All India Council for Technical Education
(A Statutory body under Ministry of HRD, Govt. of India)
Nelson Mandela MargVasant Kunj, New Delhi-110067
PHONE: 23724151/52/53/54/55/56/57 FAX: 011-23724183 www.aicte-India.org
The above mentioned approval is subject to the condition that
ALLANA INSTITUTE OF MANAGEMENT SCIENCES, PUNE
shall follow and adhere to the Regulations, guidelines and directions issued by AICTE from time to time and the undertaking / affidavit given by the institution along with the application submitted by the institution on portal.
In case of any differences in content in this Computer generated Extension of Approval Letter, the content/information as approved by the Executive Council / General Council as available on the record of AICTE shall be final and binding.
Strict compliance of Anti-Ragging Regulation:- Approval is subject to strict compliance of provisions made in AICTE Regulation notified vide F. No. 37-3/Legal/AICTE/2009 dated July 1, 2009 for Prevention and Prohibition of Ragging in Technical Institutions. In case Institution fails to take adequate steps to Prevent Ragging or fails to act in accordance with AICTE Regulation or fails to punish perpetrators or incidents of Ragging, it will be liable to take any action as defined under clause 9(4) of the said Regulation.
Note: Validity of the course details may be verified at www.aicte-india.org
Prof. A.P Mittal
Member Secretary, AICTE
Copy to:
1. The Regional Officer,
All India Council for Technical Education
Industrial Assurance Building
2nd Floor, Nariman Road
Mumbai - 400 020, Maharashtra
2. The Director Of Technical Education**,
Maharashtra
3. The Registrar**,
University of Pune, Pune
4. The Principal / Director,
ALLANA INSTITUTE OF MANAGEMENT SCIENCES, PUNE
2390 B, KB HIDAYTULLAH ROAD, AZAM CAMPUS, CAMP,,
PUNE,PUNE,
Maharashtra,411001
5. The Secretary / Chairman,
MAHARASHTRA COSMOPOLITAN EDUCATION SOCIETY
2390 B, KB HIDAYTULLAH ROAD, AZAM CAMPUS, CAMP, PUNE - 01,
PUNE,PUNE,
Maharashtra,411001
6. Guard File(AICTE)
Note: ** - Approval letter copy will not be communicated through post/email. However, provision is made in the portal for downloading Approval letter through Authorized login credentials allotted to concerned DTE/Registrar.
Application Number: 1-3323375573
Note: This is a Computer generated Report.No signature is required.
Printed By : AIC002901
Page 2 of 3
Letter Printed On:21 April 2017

..........

■ **ABOUT THIS TASK**:
Each record must be returned exactly as it is written.

■ **ANSWER TO THE PROBLEM**:
All India Council for Technical Education
(A Statutory body under Ministry of HRD, Govt. of India)
Nelson Mandela MargVasant Kunj, New Delhi-110067
PHONE: 23724151/52/53/54/55/56/57 FAX: 011-23724183 www.aicte-India.org
The above mentioned approval is subject to the condition that
ALLANA INSTITUTE OF MANAGEMENT SCIENCES, PUNE
shall follow and adhere to the Regulations, guidelines and directions issued by AICTE from time to time and the undertaking / affidavit given by the institution along with the application submitted by the institution on portal.
In case of any differences in content in this Computer generated Extension of Approval Letter, the content/information as approved by the Executive Council / General Council as available on the record of AICTE shall be final and binding.
Strict compliance of Anti-Ragging Regulation:- Approval is subject to strict compliance of provisions made in AICTE Regulation notified vide F. No. 37-3/Legal/AICTE/2009 dated July 1, 2009 for Prevention and Prohibition of Ragging in Technical Institutions. In case Institution fails to take adequate steps to Prevent Ragging or fails to act in accordance with AICTE Regulation or fails to punish perpetrators or incidents of Ragging, it will be liable to take any action as defined under clause 9(4) of the said Regulation.
Note: Validity of the course details may be verified at www.aicte-india.org
Prof. A.P Mittal
Member Secretary, AICTE
Copy to:
1. The Regional Officer,
All India Council for Technical Education
Industrial Assurance Building
2nd Floor, Nariman Road
Mumbai - 400 020, Maharashtra
2. The Director Of Technical Education**,
Maharashtra
3. The Registrar**,
University of Pune, Pune
4. The Principal / Director,
ALLANA INSTITUTE OF MANAGEMENT SCIENCES, PUNE
2390 B, KB HIDAYTULLAH ROAD, AZAM CAMPUS, CAMP,,
PUNE,PUNE,
Maharashtra,411001
5. The Secretary / Chairman,
MAHARASHTRA COSMOPOLITAN EDUCATION SOCIETY
2390 B, KB HIDAYTULLAH ROAD, AZAM CAMPUS, CAMP, PUNE - 01,
PUNE,PUNE,
Maharashtra,411001
6. Guard File(AICTE)
Note: ** - Approval letter copy will not be communicated through post/email. However, provision is made in the portal for downloading Approval letter through Authorized login credentials allotted to concerned DTE/Registrar.
Application Number: 1-3323375573
Note: This is a Computer generated Report.No signature is required.
Printed By : AIC002901
Page 2 of 3
Letter Printed On:21 April 2017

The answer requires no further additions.